Morton’s resume is dotted with Hollywood tentpole projects like Terminator 2, Speed, and Justice League. At this point in his stellar career, no jokes are needed. Morton’s body of work and reputation speaks for itself. For the Justice League films, director Zack Snyder reached out to him unexpectedly. “It was one of those miraculous things.” Morton explains, “I was on the East Coast driving to the grocery store and my manager called and said Zack Snyder called and wants to talk to you about doing this role. So I pulled over and had a conversation with Zack Snyder. He never revealed why he wanted me for the part, I was just very grateful that he did.”

For Morton who was originally a stage actor, a lot of the appeal of high action comic book-based films are the outsize personas of the superhero characters. Superhero films, he enthuses, “Are great for a lot of reasons. They are serious in terms of the drama that they envelop. They’re also a lot of fun because you’re dealing with characters with wonderful personalities like The Flash and Batman and Superman, and Wonder Woman. It’s terrific. The other side is that directors like Zack Snyder are amazing. He is someone who can handle all of the money and all of the size of these kinds of movies and still maintain a kind of boyish attitude and make it very easy on the set, very collaborative. I really enjoyed it.”

The stage has not lost any of its allure for Morton. He is currently playing the late comedic genius and social activist Dick Gregory in Turn Me Loose at the Wallis Annenberg theater in Los Angeles. The similarities between himself and Gregory were obvious to Morton’s manager when he heard about the play. His manager brokered a meeting between the actor and the play’s writer and director. “We sat and we talked about Dick Gregory and about the play. We had a read through. It was a love fest and they offered me the role so  we’ve been working together for the last three years.”
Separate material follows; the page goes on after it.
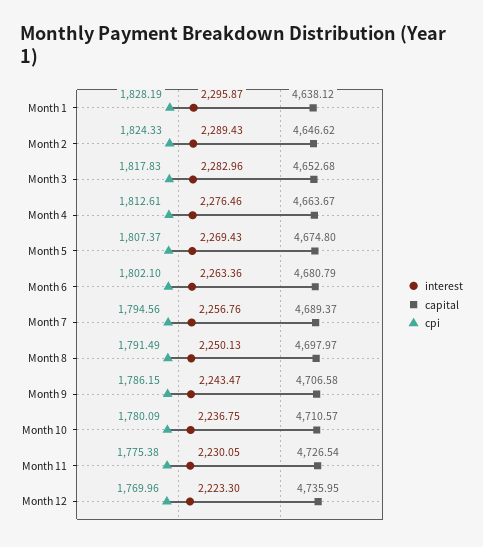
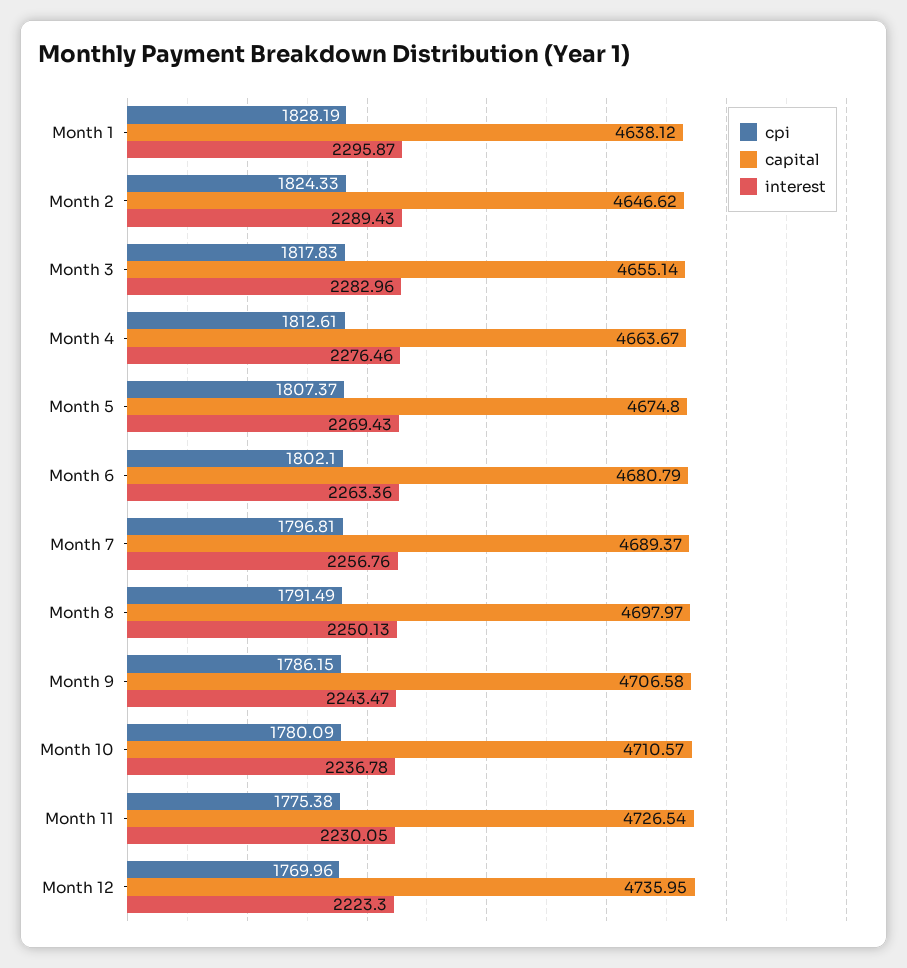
capital, Month 3: 4652.68 -> 4655.14
cpi, Month 7: 1794.56 -> 1796.81
interest, Month 10: 2236.75 -> 2236.78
Besides Morton who plays Gregory, there is one other actor in the show and he plays a variety of characters. Morton played the same role off-Broadway last year and was touched by the reception it received. “The impact on the audience was amazing. It was powerful.” In conversation, Morton reveals a deep knowledge of American history, concern for justice and desire for the healing of the fissures in American society. Reproach punctuating his tone, he is insistent that America must come to terms with its hypocritical beginnings. “When you start off a Declaration of Independence and a Bill of Rights that say all men are created equal but you have slaves then you’ve already made a mistake. The fact that because of the fifteenth amendment men actually had the right to vote before white women or that if you had money and you owned land, you should be the only one allowed to vote and run the country means there is a problem in the system even before any of those things was signed.”

Turn Me Loose, like Gregory himself, pulls no punches. The play examines all of the above-mentioned issues. “Dick Gregory was so prescient in what he was saying 45 years ago.” Morton marvels, “We are still dealing with those same things today: racism, corporate greed, bad health, the economy. All those things are represented in the play and what he had to say about those things is just as relevant today as they were 45 years ago which is both our strength and our sadness.”

 

Justice League opens November 17.

Turn Me Loose runs through November 19 at the Wallis Annenberg Theater in Los Angeles.

Scandal, now in its final season, airs on ABC Thursday nights at 9 p.m. and on digital platforms beginning Friday mornings at 5 a.m.